The manufacturer probably had an oversupply of these particular devices or some other related economic condition, then ran a utility to reconfigure the flash arrangement and remove the "CD-ROM" partition, but didn't bother to wipe this section of flash before packaging.
You should run TestDisk on the unallocated partition and see what you can find!
Best Answer
That's 100% correct. Hexadecimal is merely a representation of data; there's nothing special about the nature of hexadecimal compared to other formats. It doesn't enable data compression or anything like that.
I think what your friend was referring to is the difference between representing numbers as character strings versus representing numbers as numbers.
For unsigned integers -- which is a representation of numbers in bits (zeroes and ones) from 0 to a certain, fixed, maximum number -- the maximum number that can be represented by N bits is 2^N, minus 1, assuming you start with 0.
So, if you have 8 bits (a.k.a. 1 byte), you can represent every number from 0 to 255 without losing information; you can manipulate these eight bits between 0 and 1 to unambiguously represent every number from 0 to 255, inclusive. Or from 1 to 256, if you prefer. It doesn't matter. Computers tend to represent them starting from 0, though.
If you have 16 bits (2 bytes), you can represent every number from 0 to 65535 (that's 2^16 - 1). 32 bits, every number from 0 to 4294967295. 64 bits, every number from 0 to a number that's 1.8 with nineteen zeroes.
You might know from algebra that 2^N is an exponential function. That means that, even though 64 bits is only eight times more bits than 8 bits, it can store way, way, way more data in that 8-times-more-bits than the number
255*8
(which is only 2040!). 2040 is a very small number compared to approximately 180000000000000000000. And 64 bits can store EVERY number from 0 all the way up to that maximum.One interesting implication of integers stored in this way is that the programmer must decide in advance how big the storage needs to be, which in turn, determines the maximum number that can be represented by a given integer. If you try to store a number bigger than the storage can handle, you get something called overflow. This happens, for example, if you have an 8-bit integer, that's set to 255, and you ask the computer to add 1 to it. Well, you can't represent 256 within an integer whose range is 0 to 255! What usually happens is it "wraps around" back to the start, and goes back to 0.

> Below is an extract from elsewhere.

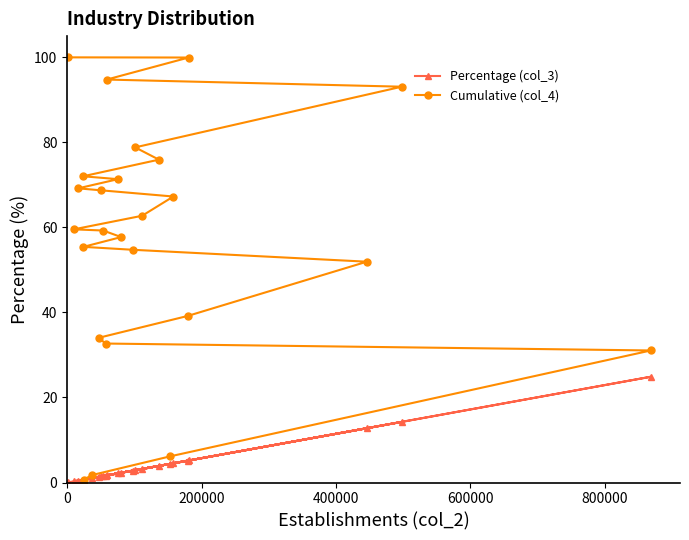

What is the greatest value displayed?

100.0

There are programs that perform math in a mode called "arbitrary-precision" that automatically resize their storage to grow bigger and bigger depending on how big the numbers being handled are; for example, if you multiplied 255 by 100000, the answer would have to grow beyond 8 bits, and beyond 16 bits, but would fit within a 32-bit integer. If you input a number or performed a math operation that produced a number larger than the maximum for a 64-bit integer, it would have to allocate even more space for it.
HOWEVER -- if you represent numbers as a character string, then each number will take up as much space as a letter in written prose. "ASDF" and "1234" take up exactly the same space. "OneTwoThreeFourFive" (19 characters) takes up the same space as "1234567890123456789". The amount of space required grows linearly with the number of numbers (or letters, or characters, generically) you have. That's because each character can represent any of a myriad of characters within the character set, and numbers are just characters in a character set. A specific sequence of zeroes and ones will produce the number "3", a different sequence will produce "4", etc.
Typically characters are stored taking up either 8 or 16 bits, but some character encodings either take up a variable number of bits depending on the character (like UTF-8), or always take up a larger number of bits (like UCS-32).
If each character takes 8 bits, "OneTwoThreeFourFive" and "1234567890123456789" both take up 152 bits. But "1234567890123456789" can fit within a 64-bit unsigned integer, which... only consumes 64 bits. That's a savings of 88 bits! And we didn't even use any "data compression" tricks like Zip, 7-Zip, RAR, etc.